De qualquer maneira, quando o pescoço “trava”, é sinal de que alguma coisa vai mal naquele lugar. E este alarme não deve ser ignorado. Não obstante, nós, profissionais da área, temos que admitir que, mesmo sem tratamento nenhum, um indivíduo com leve torcicolo melhorará com mais ou menos cinco dias. Um ponto de preocupação é estas crises periódicas persistirem por toda uma vida, causando dores contínuas ou intermitentes, restrição de movimentos e desvios posturais. Ninguém quer isso.

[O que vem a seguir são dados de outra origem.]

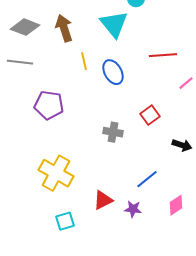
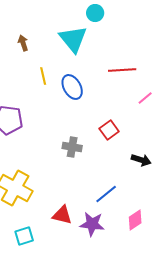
brown arrow: (64, 28) -> (23, 43), size x0.6
red triangle: (103, 200) -> (62, 215), turned 40
purple star: (133, 209) -> (92, 224), size x1.4

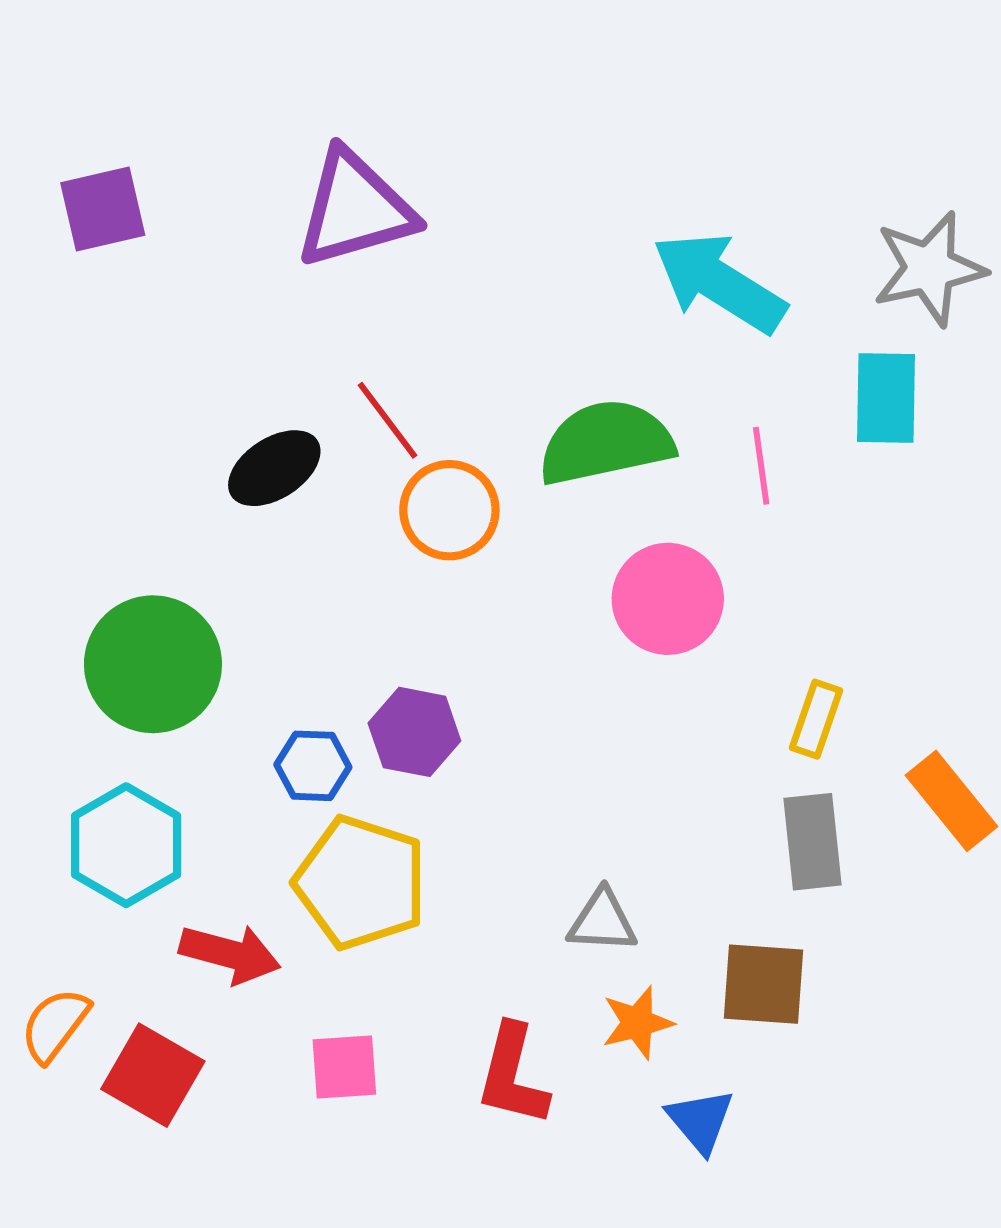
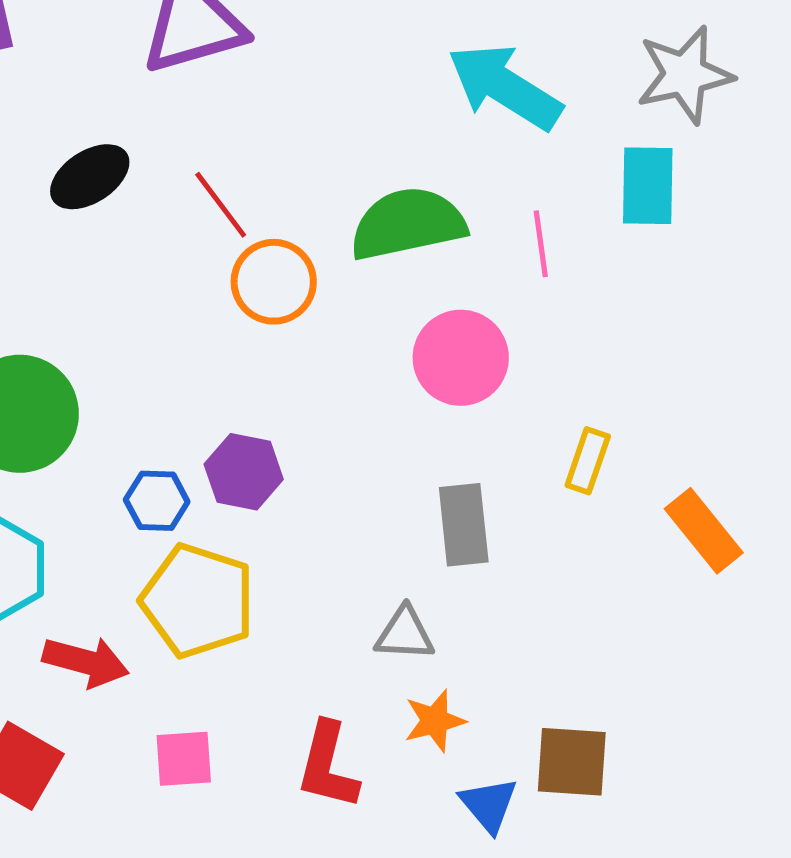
black ellipse: (274, 468) -> (90, 177), moved
gray rectangle: (813, 842) -> (464, 525), moved
brown square: (763, 984) -> (572, 762), moved

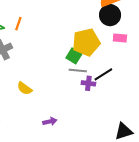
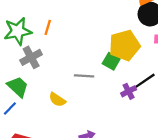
gray line: (78, 71) -> (84, 76), moved
purple cross: (88, 83) -> (129, 91), turned -32

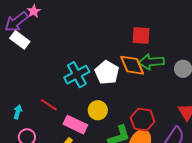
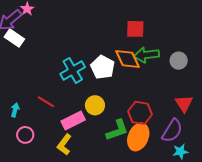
pink rectangle: (75, 125) -> (73, 120), turned -50

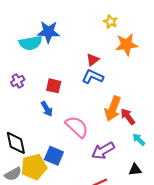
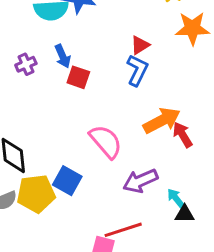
blue L-shape: (93, 77) -> (137, 70), turned 85
blue arrow: (47, 109) -> (63, 56), moved
orange arrow: (113, 109) -> (162, 121), turned -145
cyan arrow: (139, 140) -> (176, 198), moved

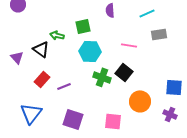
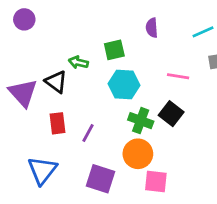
purple triangle: (17, 57) -> (23, 93), size x1.6
red rectangle: (42, 79) -> (58, 123), turned -49
purple line: (64, 86) -> (88, 133), turned -40
orange circle: (140, 101) -> (138, 154), moved

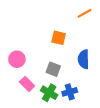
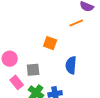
gray square: (53, 69) -> (33, 70), moved, turned -32

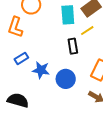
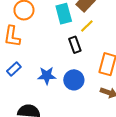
blue rectangle: (21, 58) -> (14, 69), moved

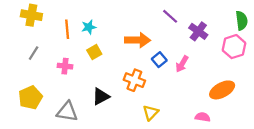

É muito raro uma pessoa com torcicolo não apresentar algum grau de discopatia degenerativa. O diagnóstico pode ser feito por exames visuais, físicos e pelas queixas do paciente. Radiografia, tomografia computadorizada e ressonância magnética são ferramentas indispensáveis para detectar lesões e tensões musculares no pescoço, ajudando assim a concluir a diagnose.
Quiropraxia tem produzido resultados notáveis e dramáticos com torcicolo por contratura muscular. Corrigir o desalinhamento da coluna cervical por manipulação vertebral, “despinçando” por consequencia os nervos, é um fator determinante na melhora rápida e concisa do paciente. Chega até a ser uma coisa bonita de se ver. Mas precisa de um pouco mais…

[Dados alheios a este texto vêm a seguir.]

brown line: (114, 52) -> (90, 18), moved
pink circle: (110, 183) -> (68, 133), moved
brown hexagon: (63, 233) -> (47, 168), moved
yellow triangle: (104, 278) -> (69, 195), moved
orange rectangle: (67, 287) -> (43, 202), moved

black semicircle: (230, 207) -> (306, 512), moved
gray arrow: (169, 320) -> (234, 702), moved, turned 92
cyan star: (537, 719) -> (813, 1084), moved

Necessita-se também de fisioterapia para relaxar a musculatura da região, tracionar o pescoço para descomprimir, e melhorar a qualidade de movimento do pescoço e da cabeça. Aplicação de calor local, eletroterapia, e exercícios terapêuticos de alongamento muscular, aceleram, e muito, o processo de melhora. Tratamento com massoterapia e acupuntura relaxam a musculatura afetada e bloqueiam a dor.
Em alguns casos mais raros e extremos, o uso de medicações como antiinflamatórios, relaxantes musculares, e até calmantes (receitados, é claro, por um ortopedista) é indicado. Repouso relativo pode ser benéfico, mas somente por pouco tempo. Tratamento psicológico é útil e eficaz se problemas emocionais contribuírem para os espasmos.
Mas, dependendo do tipo de torcicolo, o tratamento pode ser cirúrgico (nos casos mais graves dos torcicolos Congênitos, Dermatogênicos e Espúrios). E os resultantes de afecções neurológicas requerem investigação mais aprofundada.
Mas, no geral, torcicolo não é um bicho de 7 cabeças, não. É até relativamente fácil de tratar — se feito corretamente, com conhecimento e competência. O irônico é que o sofrimento de meses ou anos causado por esta afecção pode ser totalmente evitado. É só identificar e eliminar a causa. Um Quiropraxista faz isso com maestria.